In July 2007, Minnesota adopted the 2006 International Residential Code with a number of amendments. As an example, "BAM introduced requirements to the building code that address best building practices to reduce water intrusion," said Mraz.

Minnesota also recently adopted a strict residential energy code to be implemented this summer. The new energy code includes provisions for reducing moisture-related problems in new residential construction and remodeling. Mraz added,

"Minnesota is known as a national leader in energy efficient construction for good reason. We build the most efficient homes in the country and have the data to prove it. The next version of the energy code will keep us on this path," he said.

If Minnesota were to adopt the 2009 version of the IRC without amendments, every new construction permit pulled including single-family homes, would require fire sprinklers, Mraz said. By deciding to forgo adoption of the 2009 codes, the fire sprinkler mandate for all single-family homes will not go into effect for quite some time, if at all.

Reasons DLI cited for issuing the delay include;

-- The availability of volunteers for technical advisory committees, given cutbacks in code jurisdictions, among design professionals and product suppliers.

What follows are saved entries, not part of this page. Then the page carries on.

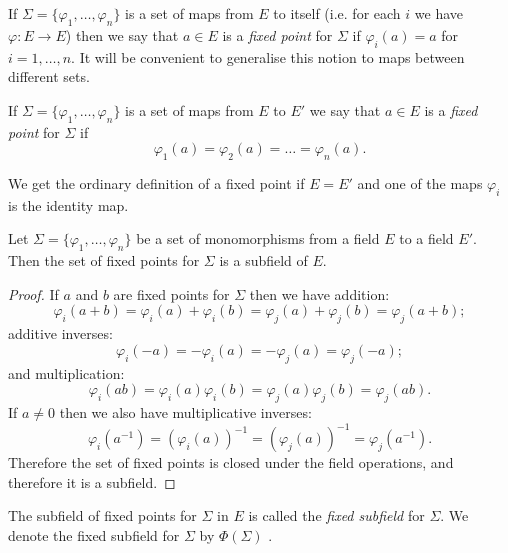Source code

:If $\Sigma = \{\varphi_1, \dots, \varphi_n\}$ is a set of maps from $E$ to itself (i.e. for each $i$ we have $\varphi : E \to E$) then we say that $a \in E$ is a \emph{fixed point} for $\Sigma$ if $\varphi_i(a) = a$ for $i = 1, \dots, n$. It will be convenient to generalise this notion to maps between different sets.

\begin{definition}
	If $\Sigma = \{\varphi_1, \dots, \varphi_n\}$ is a set of maps from $E$ to $E'$ we say that $a \in E$ is a \emph{fixed point} for $\Sigma$ if
	\[
		\varphi_1(a) = \varphi_2(a) = \dots = \varphi_n(a).
	\]
\end{definition}

\begin{note}
	We get the ordinary definition of a fixed point if $E = E'$ and one of the maps $\varphi_i$ is the identity map.
\end{note}

\begin{lemma}
	Let $\Sigma = \{\varphi_1, \dots, \varphi_n\}$ be a set of monomorphisms from a field $E$ to a field $E'$. Then the set of fixed points for $\Sigma$ is a subfield of $E$.
	\begin{proof}
		If $a$ and $b$ are fixed points for $\Sigma$ then we have addition:
		\[
			\varphi_i(a + b) = \varphi_i(a) + \varphi_i(b) = \varphi_j(a) + \varphi_j(b) = \varphi_j(a + b);
		\]
		additive inverses:
		\[
			\varphi_i(-a) = -\varphi_i(a) = -\varphi_j(a) = \varphi_j(-a);
		\]
		and multiplication:
		\[
			\varphi_i(ab) = \varphi_i(a) \varphi_i(b) = \varphi_j(a) \varphi_j(b) = \varphi_j(ab).
		\]
		If $a \neq 0$ then we also have multiplicative inverses:
		\[
			\varphi_i(a^{-1}) = (\varphi_i(a))^{-1} = (\varphi_j(a))^{-1} = \varphi_j(a^{-1}).
		\]
		Therefore the set of fixed points is closed under the field operations, and therefore it is a subfield.
	\end{proof}
\end{lemma}

The subfield of fixed points for $\Sigma$ in $E$ is called the \emph{fixed subfield} for $\Sigma$. We denote the fixed subfield for $\Sigma$ by $\Phi(\Sigma)$ .


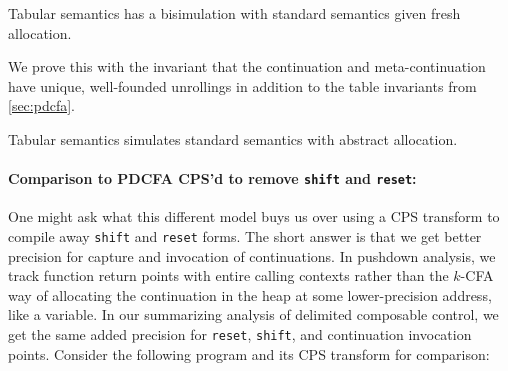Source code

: \begin{conjecture}\label{thm:concrete-sr}
  Tabular semantics has a bisimulation with standard semantics given fresh allocation.
\end{conjecture}

We prove this with the invariant that the continuation and meta-continuation have unique, well-founded unrollings in addition to the table invariants from \autoref{sec:pdcfa}.

\begin{conjecture}\label{thm:sound-sr}
  Tabular semantics simulates standard semantics with abstract allocation.
\end{conjecture}

\paragraph{Comparison to PDCFA CPS'd to remove {\tt shift} and {\tt reset}:}{
  One might ask what this different model buys us over using a CPS transform to compile away {\tt shift} and {\tt reset} forms.
%
The short answer is that we get better precision for capture and invocation of continuations.
%
In pushdown analysis, we track function return points with entire calling contexts rather than the $k$-CFA way of allocating the continuation in the heap at some lower-precision address, like a variable.
%
In our summarizing analysis of delimited composable control, we get the same added precision for {\tt reset}, {\tt shift}, and continuation invocation points.
%
Consider the following program and its CPS transform for comparison:
\begin{SCodeFlow}\begin{RktBlk}\begin{SingleColumn}\RktPn{(}\mbox{}\RktPn{(}\RktPn{[}\mbox{}\RktPn{(}\RktSym{$\lambda$}\mbox{}\RktPn{(}\RktPn{)}\mbox{}\RktPn{)}\RktPn{]}

\mbox{}\RktPn{[}\mbox{}\RktPn{(}\RktSym{$\lambda$}\mbox{}\RktPn{(}\RktPn{)}\mbox{}\RktPn{(}\mbox{}\mbox{}\RktPn{(}\mbox{}\RktPn{(}\mbox{}\RktPn{)}\RktPn{)}\RktPn{)}\RktPn{)}\RktPn{]}


\end{SingleColumn}
\end{RktBlk}
\end{SCodeFlow}}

-- The staff time involved by state agencies for both the committee work and the rules process under the Administrative Procedures Act.

-- The cost of code books and reference materials for townships, cities, counties, state agency offices, design professionals and other industry members.

-- The cost of training for builders, designers, code officials and other industry members and the focus of the training on changes rather than other critical concepts.

"Based on the above criteria, we will not be moving forward with the adoption of the 2009 IRC, IBC or IFC and will strive to have our advisory committees and the state fire chief's code committee ready to review the 2012 editions of these codes," Hernick and Rosendahl wrote.